* **Your instructions**: Please set down every entry again exactly as it stands, without the pictures.

* **Extracted information**:
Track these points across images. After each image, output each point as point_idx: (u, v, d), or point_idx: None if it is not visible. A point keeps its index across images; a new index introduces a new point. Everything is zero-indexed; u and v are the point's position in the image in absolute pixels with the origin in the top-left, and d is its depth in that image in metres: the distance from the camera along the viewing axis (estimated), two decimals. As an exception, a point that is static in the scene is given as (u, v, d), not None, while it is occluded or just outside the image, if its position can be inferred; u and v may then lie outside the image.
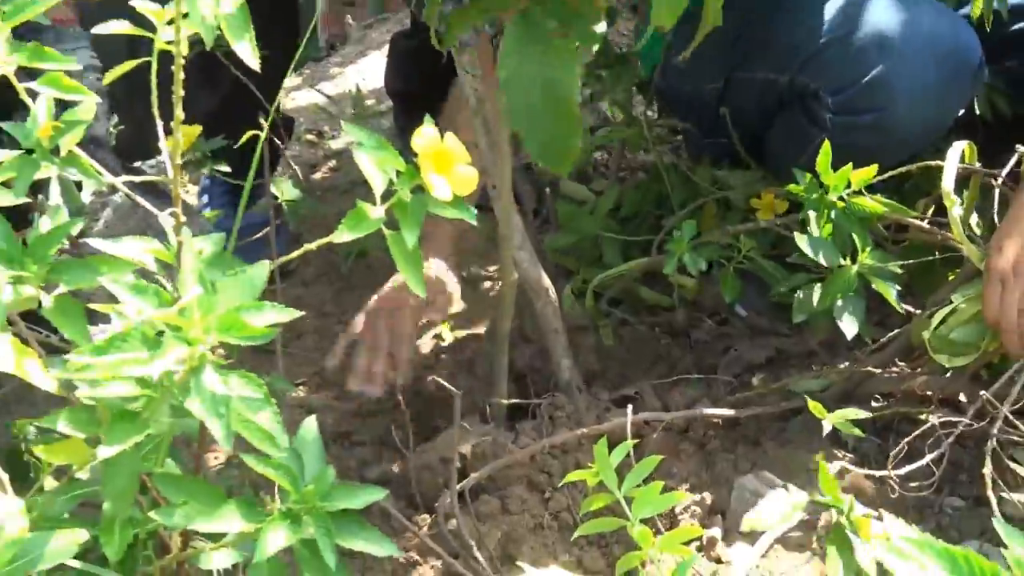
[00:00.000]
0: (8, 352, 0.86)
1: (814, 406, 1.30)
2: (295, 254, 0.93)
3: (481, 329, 1.91)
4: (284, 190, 2.02)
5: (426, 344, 1.90)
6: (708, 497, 1.46)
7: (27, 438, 1.07)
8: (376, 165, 0.86)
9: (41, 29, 1.63)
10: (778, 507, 1.24)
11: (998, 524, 0.67)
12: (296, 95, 2.93)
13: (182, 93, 0.89)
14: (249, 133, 1.23)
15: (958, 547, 0.58)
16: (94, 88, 1.56)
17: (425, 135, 0.85)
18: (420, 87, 1.47)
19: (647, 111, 1.95)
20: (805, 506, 1.24)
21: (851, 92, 1.59)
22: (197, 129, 1.84)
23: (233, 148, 1.91)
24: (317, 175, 2.52)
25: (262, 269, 0.76)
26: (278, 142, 1.94)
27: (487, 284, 1.98)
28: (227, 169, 1.93)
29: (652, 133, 1.88)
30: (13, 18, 0.94)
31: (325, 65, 3.00)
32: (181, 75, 0.88)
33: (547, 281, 1.60)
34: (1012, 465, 1.29)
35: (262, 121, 1.30)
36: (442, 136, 0.86)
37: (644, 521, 1.09)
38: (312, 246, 0.92)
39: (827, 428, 1.31)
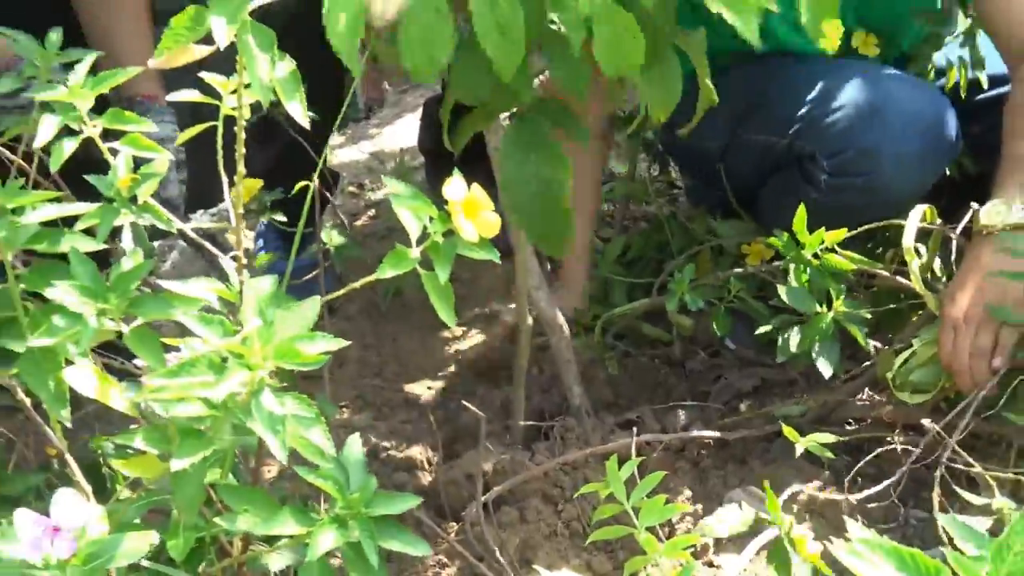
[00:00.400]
0: (91, 378, 0.86)
1: (788, 431, 1.29)
2: (340, 292, 0.94)
3: (504, 359, 1.91)
4: (331, 236, 2.02)
5: (455, 372, 1.91)
6: (701, 509, 1.45)
7: (105, 453, 1.07)
8: (412, 213, 0.87)
9: (134, 104, 1.59)
10: (731, 517, 1.24)
11: (946, 521, 0.67)
12: (340, 152, 2.94)
13: (244, 151, 0.91)
14: (300, 185, 1.24)
15: (906, 548, 0.59)
16: (174, 170, 1.57)
17: (455, 186, 0.86)
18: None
19: (650, 168, 1.95)
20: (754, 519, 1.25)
21: (844, 157, 1.58)
22: (257, 183, 1.85)
23: (286, 199, 1.93)
24: (359, 222, 2.52)
25: (314, 305, 0.76)
26: (326, 194, 1.95)
27: (508, 319, 1.98)
28: (281, 217, 1.93)
29: (653, 187, 1.88)
30: (98, 87, 0.95)
31: (365, 126, 3.01)
32: (243, 135, 0.90)
33: (561, 318, 1.60)
34: (961, 489, 1.27)
35: (312, 175, 1.31)
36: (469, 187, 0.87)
37: (648, 529, 1.08)
38: (356, 285, 0.92)
39: (799, 450, 1.30)
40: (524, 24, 1.02)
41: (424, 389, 1.89)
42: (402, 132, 2.99)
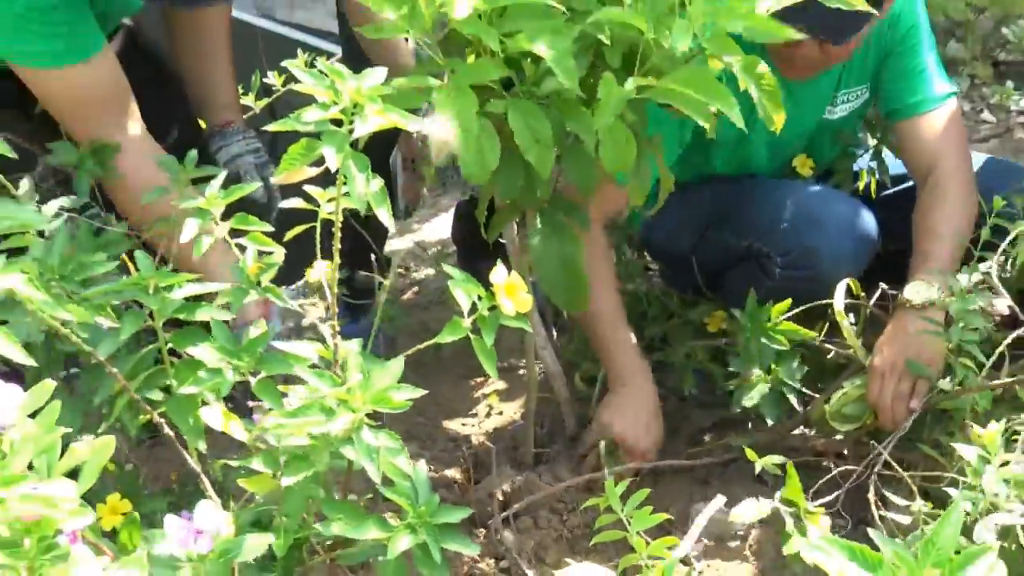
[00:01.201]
0: (219, 416, 0.89)
1: (750, 453, 1.30)
2: (411, 351, 0.96)
3: (517, 403, 1.92)
4: (386, 308, 2.04)
5: (481, 411, 1.92)
6: (675, 519, 1.45)
7: (223, 474, 1.08)
8: (464, 292, 0.90)
9: (212, 133, 1.59)
10: (749, 509, 1.24)
11: (873, 534, 0.69)
12: (390, 242, 2.98)
13: (338, 245, 0.93)
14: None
15: (856, 543, 0.61)
16: (252, 171, 1.56)
17: (499, 272, 0.88)
18: (476, 238, 1.50)
19: (634, 254, 1.96)
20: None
21: (793, 255, 1.61)
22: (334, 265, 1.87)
23: (351, 277, 1.96)
24: (405, 296, 2.54)
25: (399, 363, 0.78)
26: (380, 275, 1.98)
27: (521, 372, 1.99)
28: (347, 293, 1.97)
29: (636, 269, 1.90)
30: (228, 197, 0.98)
31: (409, 223, 3.04)
32: (339, 233, 0.93)
33: (561, 371, 1.62)
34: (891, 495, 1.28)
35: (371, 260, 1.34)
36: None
37: (638, 533, 1.09)
38: (421, 346, 0.95)
39: (758, 468, 1.31)
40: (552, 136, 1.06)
41: (458, 425, 1.89)
42: (438, 227, 3.01)
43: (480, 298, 0.89)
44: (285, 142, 0.82)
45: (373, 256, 1.57)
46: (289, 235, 1.02)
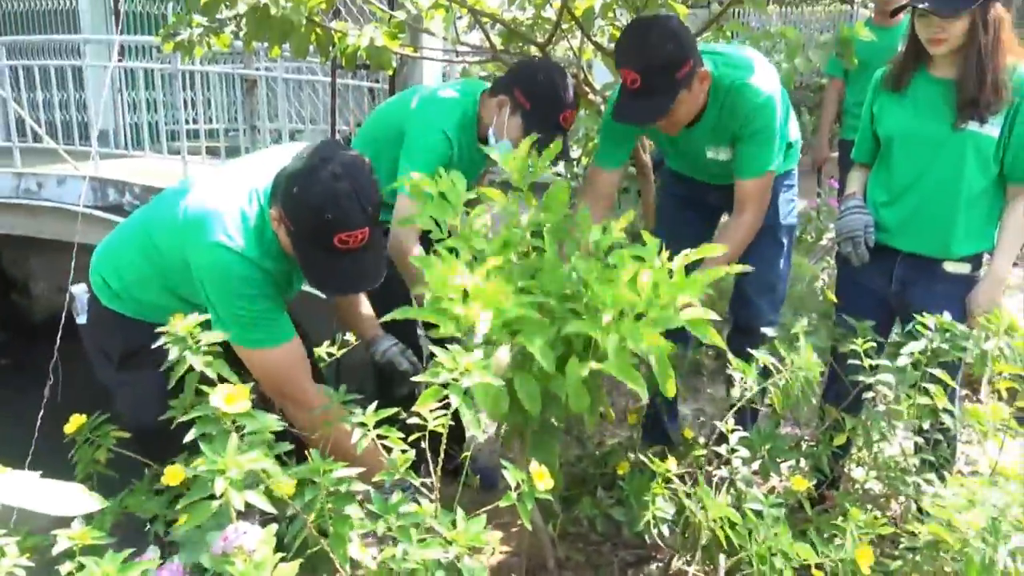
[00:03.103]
0: (358, 548, 1.42)
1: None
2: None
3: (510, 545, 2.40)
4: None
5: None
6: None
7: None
8: (513, 475, 1.46)
9: (368, 342, 2.36)
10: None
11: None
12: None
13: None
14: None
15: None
16: (399, 357, 2.29)
17: (534, 464, 1.45)
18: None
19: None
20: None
21: None
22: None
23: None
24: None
25: (482, 520, 1.34)
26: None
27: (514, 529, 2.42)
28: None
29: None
30: (378, 414, 1.55)
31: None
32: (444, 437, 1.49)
33: (544, 526, 2.05)
34: None
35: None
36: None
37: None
38: (486, 509, 1.50)
39: None
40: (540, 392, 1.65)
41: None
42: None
43: (523, 481, 1.45)
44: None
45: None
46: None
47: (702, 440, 2.45)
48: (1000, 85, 2.10)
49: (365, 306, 2.36)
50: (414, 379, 2.07)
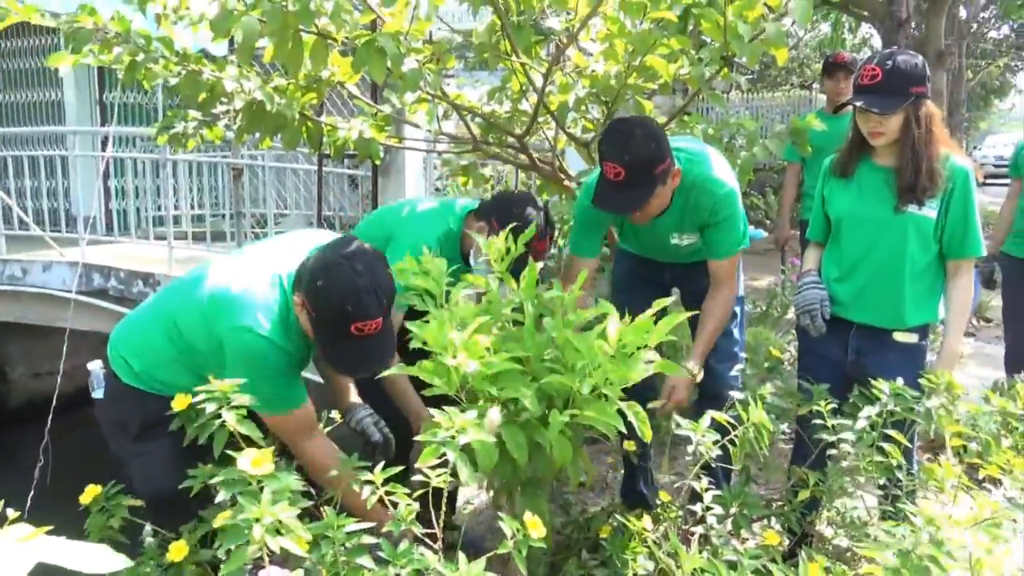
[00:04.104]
0: (365, 597, 1.56)
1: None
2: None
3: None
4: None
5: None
6: None
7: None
8: (508, 524, 1.61)
9: (346, 411, 2.45)
10: None
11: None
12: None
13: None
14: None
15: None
16: (371, 427, 2.44)
17: (529, 516, 1.60)
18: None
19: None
20: None
21: None
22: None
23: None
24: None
25: (481, 564, 1.48)
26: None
27: None
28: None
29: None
30: (385, 473, 1.71)
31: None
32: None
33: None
34: None
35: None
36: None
37: None
38: (486, 556, 1.64)
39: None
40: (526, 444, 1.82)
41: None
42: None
43: (519, 531, 1.60)
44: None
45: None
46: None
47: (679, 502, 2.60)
48: (934, 173, 2.35)
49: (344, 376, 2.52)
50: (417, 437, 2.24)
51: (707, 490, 2.21)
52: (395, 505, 1.63)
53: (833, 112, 4.63)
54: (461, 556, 1.51)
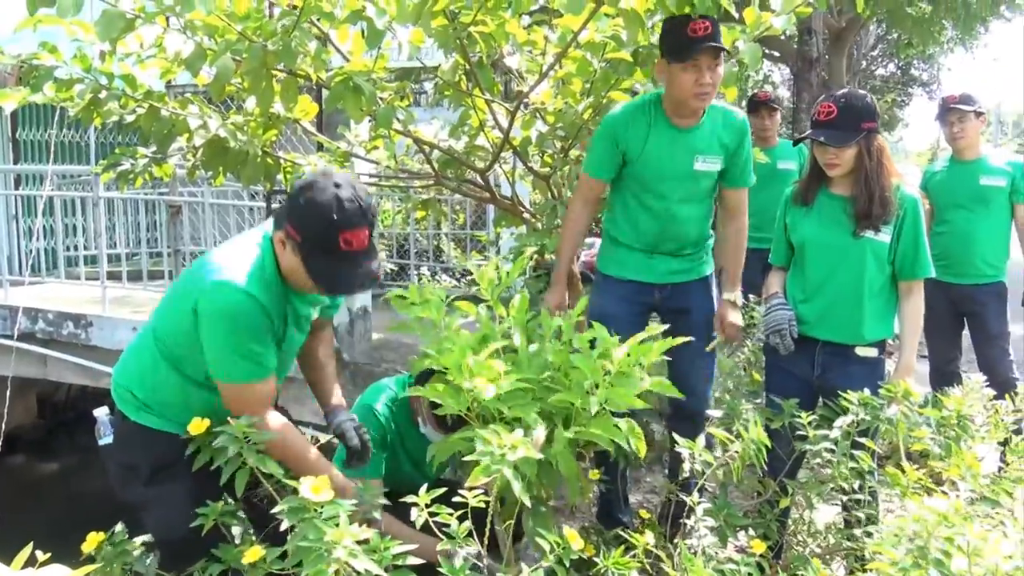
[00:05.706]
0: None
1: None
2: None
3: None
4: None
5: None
6: None
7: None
8: (544, 539, 1.69)
9: (328, 412, 2.42)
10: None
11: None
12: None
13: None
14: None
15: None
16: (351, 431, 2.38)
17: (544, 536, 1.68)
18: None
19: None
20: None
21: None
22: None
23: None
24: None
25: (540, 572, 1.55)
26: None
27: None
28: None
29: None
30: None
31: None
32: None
33: None
34: None
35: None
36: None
37: None
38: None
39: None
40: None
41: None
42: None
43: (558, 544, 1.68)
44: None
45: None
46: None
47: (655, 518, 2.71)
48: (887, 201, 2.57)
49: (332, 378, 2.50)
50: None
51: (699, 503, 2.33)
52: (441, 526, 1.69)
53: (794, 143, 4.89)
54: (523, 566, 1.58)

* **Task output**:
Track these points across images. After each image, output each point as point_idx: (u, v, d), or point_idx: None if it is not visible. A point keeps its index across images; a new index introduces a new point. Everything is zero-indexed; u and v are the point's position in the image in absolute pixels with the origin in the top-left, and d is its depth in that image in metres: the distance from the camera along the viewing axis (estimated), two decimals. As an exception, a point that is static in the scene is given as (u, v, d), not None, while it is occluded or just outside the image, if its position can be inferred; u and v may then lie outside the image.
[00:00.000]
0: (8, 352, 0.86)
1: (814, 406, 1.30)
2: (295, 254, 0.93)
3: (481, 329, 1.91)
4: (284, 190, 2.02)
5: (426, 344, 1.90)
6: (708, 497, 1.46)
7: (27, 438, 1.07)
8: (376, 165, 0.86)
9: (41, 29, 1.63)
10: (778, 507, 1.24)
11: (998, 524, 0.67)
12: (296, 95, 2.93)
13: (182, 93, 0.89)
14: (249, 133, 1.23)
15: (958, 547, 0.58)
16: (94, 88, 1.56)
17: (425, 135, 0.85)
18: (420, 87, 1.47)
19: (647, 111, 1.95)
20: (805, 506, 1.24)
21: (851, 92, 1.59)
22: (197, 129, 1.84)
23: (233, 148, 1.91)
24: (317, 175, 2.52)
25: (262, 269, 0.76)
26: (278, 142, 1.94)
27: (487, 284, 1.98)
28: (227, 169, 1.93)
29: (652, 133, 1.88)
30: (13, 18, 0.94)
31: (325, 65, 3.00)
32: (181, 75, 0.88)
33: (547, 281, 1.60)
34: (1012, 465, 1.29)
35: (262, 121, 1.30)
36: (442, 136, 0.86)
37: (644, 521, 1.09)
38: (312, 246, 0.92)
39: (827, 428, 1.31)
[00:00.400]
0: (91, 378, 0.86)
1: (788, 431, 1.29)
2: (340, 292, 0.94)
3: (504, 359, 1.91)
4: (331, 236, 2.02)
5: (455, 372, 1.91)
6: (701, 509, 1.45)
7: (105, 453, 1.07)
8: (412, 213, 0.87)
9: (134, 104, 1.59)
10: (731, 517, 1.24)
11: (946, 521, 0.67)
12: (340, 152, 2.94)
13: (244, 151, 0.91)
14: (300, 185, 1.24)
15: (906, 548, 0.59)
16: (174, 170, 1.57)
17: (455, 186, 0.86)
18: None
19: (650, 168, 1.95)
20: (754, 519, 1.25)
21: (844, 157, 1.58)
22: (257, 183, 1.85)
23: (286, 199, 1.93)
24: (359, 222, 2.52)
25: (314, 305, 0.76)
26: (326, 194, 1.95)
27: (508, 319, 1.98)
28: (281, 217, 1.93)
29: (653, 187, 1.88)
30: (98, 87, 0.95)
31: (365, 126, 3.01)
32: (243, 135, 0.90)
33: (561, 318, 1.60)
34: (961, 489, 1.27)
35: (312, 175, 1.31)
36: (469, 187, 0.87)
37: (648, 529, 1.08)
38: (356, 285, 0.92)
39: (799, 450, 1.30)
40: (524, 24, 1.02)
41: (424, 389, 1.89)
42: (402, 132, 2.99)
[00:01.201]
0: (219, 416, 0.89)
1: (750, 453, 1.30)
2: (411, 351, 0.96)
3: (517, 403, 1.92)
4: (386, 308, 2.04)
5: (481, 411, 1.92)
6: (675, 519, 1.45)
7: (223, 474, 1.08)
8: (464, 292, 0.90)
9: (212, 133, 1.59)
10: (749, 509, 1.24)
11: (873, 534, 0.69)
12: (390, 242, 2.98)
13: (338, 245, 0.93)
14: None
15: (856, 543, 0.61)
16: (252, 171, 1.56)
17: (499, 272, 0.88)
18: (476, 238, 1.50)
19: (634, 254, 1.96)
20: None
21: (793, 255, 1.61)
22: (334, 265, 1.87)
23: (351, 277, 1.96)
24: (405, 296, 2.54)
25: (399, 363, 0.78)
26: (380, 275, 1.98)
27: (521, 372, 1.99)
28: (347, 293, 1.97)
29: (636, 269, 1.90)
30: (228, 197, 0.98)
31: (409, 223, 3.04)
32: (339, 233, 0.93)
33: (561, 371, 1.62)
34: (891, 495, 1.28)
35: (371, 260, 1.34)
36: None
37: (638, 533, 1.09)
38: (421, 346, 0.95)
39: (758, 468, 1.31)
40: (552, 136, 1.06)
41: (458, 425, 1.89)
42: (438, 227, 3.01)
43: (480, 298, 0.89)
44: (285, 142, 0.82)
45: (373, 256, 1.57)
46: (289, 235, 1.02)
[00:03.103]
0: (358, 548, 1.42)
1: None
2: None
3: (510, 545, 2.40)
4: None
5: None
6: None
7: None
8: (513, 475, 1.46)
9: (368, 342, 2.36)
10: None
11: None
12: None
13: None
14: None
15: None
16: (399, 357, 2.29)
17: (534, 464, 1.45)
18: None
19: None
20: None
21: None
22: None
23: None
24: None
25: (482, 520, 1.34)
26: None
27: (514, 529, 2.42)
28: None
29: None
30: (378, 414, 1.55)
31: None
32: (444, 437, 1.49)
33: (544, 526, 2.05)
34: None
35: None
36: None
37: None
38: (486, 509, 1.50)
39: None
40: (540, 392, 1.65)
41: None
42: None
43: (523, 481, 1.45)
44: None
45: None
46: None
47: (702, 440, 2.45)
48: (1000, 85, 2.10)
49: (365, 306, 2.36)
50: (414, 379, 2.07)
[00:04.104]
0: (365, 597, 1.56)
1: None
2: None
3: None
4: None
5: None
6: None
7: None
8: (508, 524, 1.61)
9: (346, 411, 2.45)
10: None
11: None
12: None
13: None
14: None
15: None
16: (371, 427, 2.44)
17: (529, 516, 1.60)
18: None
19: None
20: None
21: None
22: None
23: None
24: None
25: (481, 564, 1.48)
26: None
27: None
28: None
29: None
30: (385, 473, 1.71)
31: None
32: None
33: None
34: None
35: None
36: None
37: None
38: (486, 556, 1.64)
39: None
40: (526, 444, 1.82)
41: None
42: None
43: (519, 531, 1.60)
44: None
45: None
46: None
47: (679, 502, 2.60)
48: (934, 173, 2.35)
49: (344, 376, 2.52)
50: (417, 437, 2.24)
51: (707, 490, 2.21)
52: (395, 505, 1.63)
53: (833, 112, 4.63)
54: (461, 556, 1.51)
[00:05.706]
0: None
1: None
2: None
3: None
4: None
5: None
6: None
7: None
8: (544, 539, 1.69)
9: (328, 412, 2.42)
10: None
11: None
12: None
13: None
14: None
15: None
16: (351, 431, 2.38)
17: (544, 536, 1.68)
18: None
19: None
20: None
21: None
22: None
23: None
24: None
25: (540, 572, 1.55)
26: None
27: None
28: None
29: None
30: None
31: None
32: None
33: None
34: None
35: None
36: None
37: None
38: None
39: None
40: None
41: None
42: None
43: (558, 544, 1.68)
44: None
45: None
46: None
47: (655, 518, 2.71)
48: (887, 201, 2.57)
49: (332, 378, 2.50)
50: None
51: (699, 503, 2.33)
52: (441, 526, 1.69)
53: (794, 143, 4.89)
54: (523, 566, 1.58)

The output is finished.